I had been going to the skills development sessions intermittently this spring and decided to take the plunge and try a Thursday night track league race. These are cheap ($5), casual, non-ABA races to get a taste of racing and test yourself in a competitive environment. This was a very scary idea for me; I made a list in my head of reasons why I should do ERTC hills night instead, but eventually decided to get out of my comfort zone and give it a try. I was fortunate enough to be previously introduced to Lindsay, a fantastic racer from Juventus’ track team, who gave me some advice and answered my questions. I showed up early, warmed up in the neighborhood on my road bike, and spent a good amount of time adjusting my rental track bike to feel right. I had checked the online schedule in advance and thought I knew how to do each of the events that were planned for the night. I seeded myself in the C group (beginner ability level) and tried to calm my nerves.
And then I immediately bombed my first event. It was an elimination style race where the winner of each sprint lap gets pulled off, but more points go to later winners, so the race gets progressively faster. I hadn’t grasped this strategy and was near the front of the pack early on, and paced myself to hit second place for most laps the first half of the race (and therefore earning no points yet). Once I realized what was going on, I had to bust a lung to catch up and never obtained anything that event except a wicked cough. I was so winded that I needed to drop out of the next race, and texted with an ERTC teammate to get the courage to get back on the track for the last race. I felt embarrassed by my weak athletic performance, especially since I was wearing our club kit and wanted to proudly represent our club - or at least hold my own! However, I did finish my third event, in last place, and I gained a healthy appreciation for the skills and tactical knowledge necessary to do well at track.

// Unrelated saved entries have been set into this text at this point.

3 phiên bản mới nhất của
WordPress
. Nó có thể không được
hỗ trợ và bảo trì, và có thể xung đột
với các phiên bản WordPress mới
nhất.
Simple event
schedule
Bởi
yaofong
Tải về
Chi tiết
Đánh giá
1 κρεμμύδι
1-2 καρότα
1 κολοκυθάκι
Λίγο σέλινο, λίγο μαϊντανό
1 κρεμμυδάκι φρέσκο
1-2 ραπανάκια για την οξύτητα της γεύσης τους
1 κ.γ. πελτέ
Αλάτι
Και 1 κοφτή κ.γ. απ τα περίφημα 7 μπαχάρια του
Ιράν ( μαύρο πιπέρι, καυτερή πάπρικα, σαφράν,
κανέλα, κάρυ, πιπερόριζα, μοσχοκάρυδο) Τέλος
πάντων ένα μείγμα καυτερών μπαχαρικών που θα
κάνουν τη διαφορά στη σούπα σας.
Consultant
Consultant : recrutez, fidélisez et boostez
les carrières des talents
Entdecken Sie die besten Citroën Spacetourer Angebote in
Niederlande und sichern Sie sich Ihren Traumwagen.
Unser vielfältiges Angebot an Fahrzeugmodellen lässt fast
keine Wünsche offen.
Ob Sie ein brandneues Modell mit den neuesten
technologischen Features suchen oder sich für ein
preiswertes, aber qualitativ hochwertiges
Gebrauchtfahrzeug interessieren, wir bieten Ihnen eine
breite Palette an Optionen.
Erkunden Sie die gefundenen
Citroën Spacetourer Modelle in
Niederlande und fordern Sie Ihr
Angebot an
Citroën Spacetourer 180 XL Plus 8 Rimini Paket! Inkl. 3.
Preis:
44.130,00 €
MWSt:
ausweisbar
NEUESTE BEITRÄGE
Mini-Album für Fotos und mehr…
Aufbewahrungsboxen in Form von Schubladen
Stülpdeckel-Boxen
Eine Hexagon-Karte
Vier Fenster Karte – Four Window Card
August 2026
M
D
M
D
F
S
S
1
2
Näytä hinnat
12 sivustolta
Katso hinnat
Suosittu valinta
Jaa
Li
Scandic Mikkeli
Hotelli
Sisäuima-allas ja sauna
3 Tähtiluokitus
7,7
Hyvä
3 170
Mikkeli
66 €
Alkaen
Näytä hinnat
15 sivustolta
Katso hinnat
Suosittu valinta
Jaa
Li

This was also a reminder of why I need to get back to practice nights. On Monday evenings, we do drills using sprinting and gradual acceleration, and practice holding a line along the track. Sometimes we motorpace: draft behind a motorcycle at increasing speeds to get used to moving fast. They’re hosted by a coach from Velocity, but anyone with $5 and the willingness to learn can show up. The $5 includes the track bike rental, so if it’s your first time, be prepared to show up 20 minutes early to pick out a bike and set it up with your own pedals. Beginner sessions introduce cyclists to safety rules, terminology, and help riders feel comfortable moving around the track at various speeds. Most people should attend the beginner session a few times if they’re new to the track. It’s a low-stakes environment where you can get used to everything, and it also has enough breaks to get to know the other riders, who are likely going to be from the other cycling clubs in the city.
That Thursday race night finished up with a long-distance challenge, with people from all categories spread out over the track at once. Since it was 90% Juventus members that night, I had the strange sensation of being a foreign gold-and-black fish in a sea of blue. However, like a school of fish, everyone’s going along in the stream, and will safely “swim” around you if you keep moving predictably and hold your lines. Just like any other cycling sport, you get from track just as much as you put into it. Once you learn to read the other riders, cycle smart, and get comfortable moving fast, you’ll be ready to swim with the crowd.